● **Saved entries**
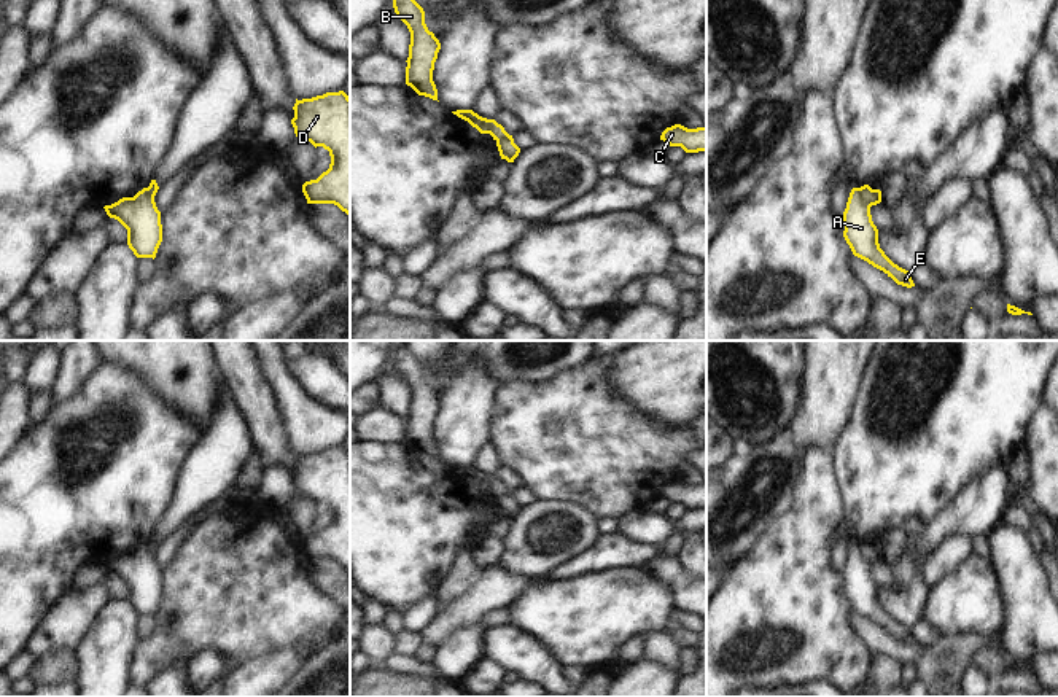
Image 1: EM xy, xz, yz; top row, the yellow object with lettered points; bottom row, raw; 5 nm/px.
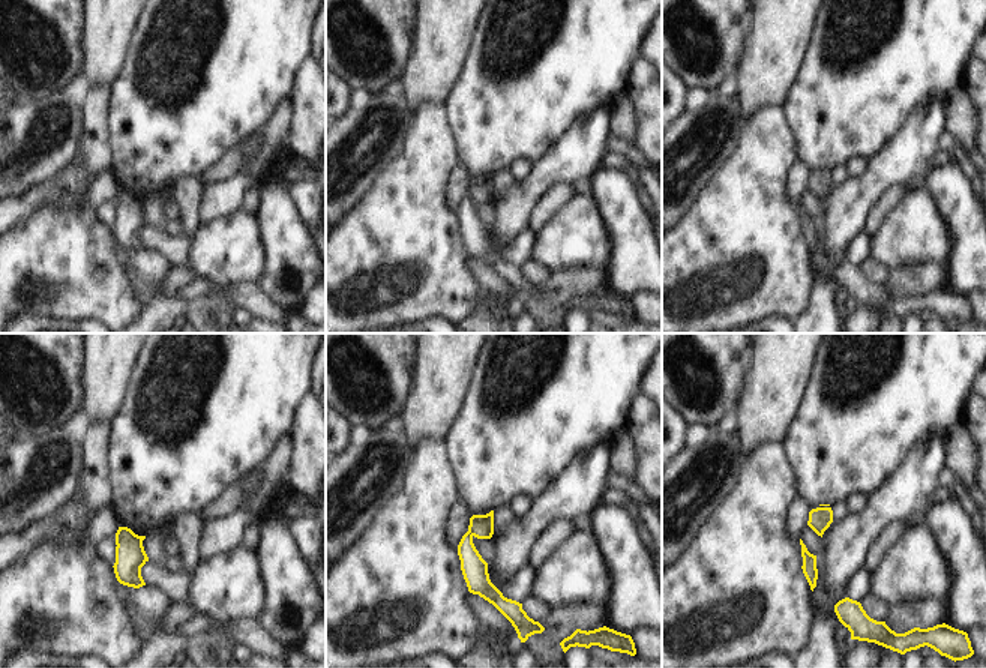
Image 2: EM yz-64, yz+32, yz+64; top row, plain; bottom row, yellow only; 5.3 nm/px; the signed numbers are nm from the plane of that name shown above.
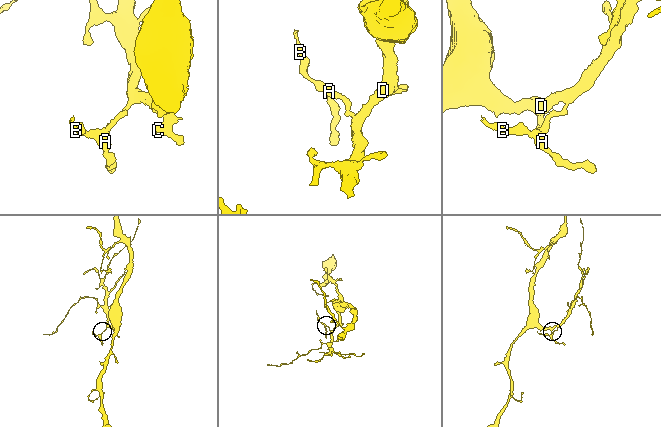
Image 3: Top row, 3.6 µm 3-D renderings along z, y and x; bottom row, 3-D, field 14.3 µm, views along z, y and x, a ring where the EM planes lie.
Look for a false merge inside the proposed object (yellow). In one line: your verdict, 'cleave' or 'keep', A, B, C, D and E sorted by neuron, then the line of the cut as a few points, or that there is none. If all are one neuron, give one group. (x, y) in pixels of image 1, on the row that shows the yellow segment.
cleave | A B E / C D | yz (858, 188), (869, 207)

● **Exercise goal**
The preceding entries should be duplicated word for word; no picture belongs in the copy.

● **Solution for this task**
Image 1: EM xy, xz, yz; top row, the yellow object with lettered points; bottom row, raw; 5 nm/px.
Image 2: EM yz-64, yz+32, yz+64; top row, plain; bottom row, yellow only; 5.3 nm/px; the signed numbers are nm from the plane of that name shown above.
Image 3: Top row, 3.6 µm 3-D renderings along z, y and x; bottom row, 3-D, field 14.3 µm, views along z, y and x, a ring where the EM planes lie.
Look for a false merge inside the proposed object (yellow). In one line: your verdict, 'cleave' or 'keep', A, B, C, D and E sorted by neuron, then the line of the cut as a few points, or that there is none. If all are one neuron, give one group. (x, y) in pixels of image 1, on the row that shows the yellow segment.
cleave | A B E / C D | yz (858, 188), (869, 207)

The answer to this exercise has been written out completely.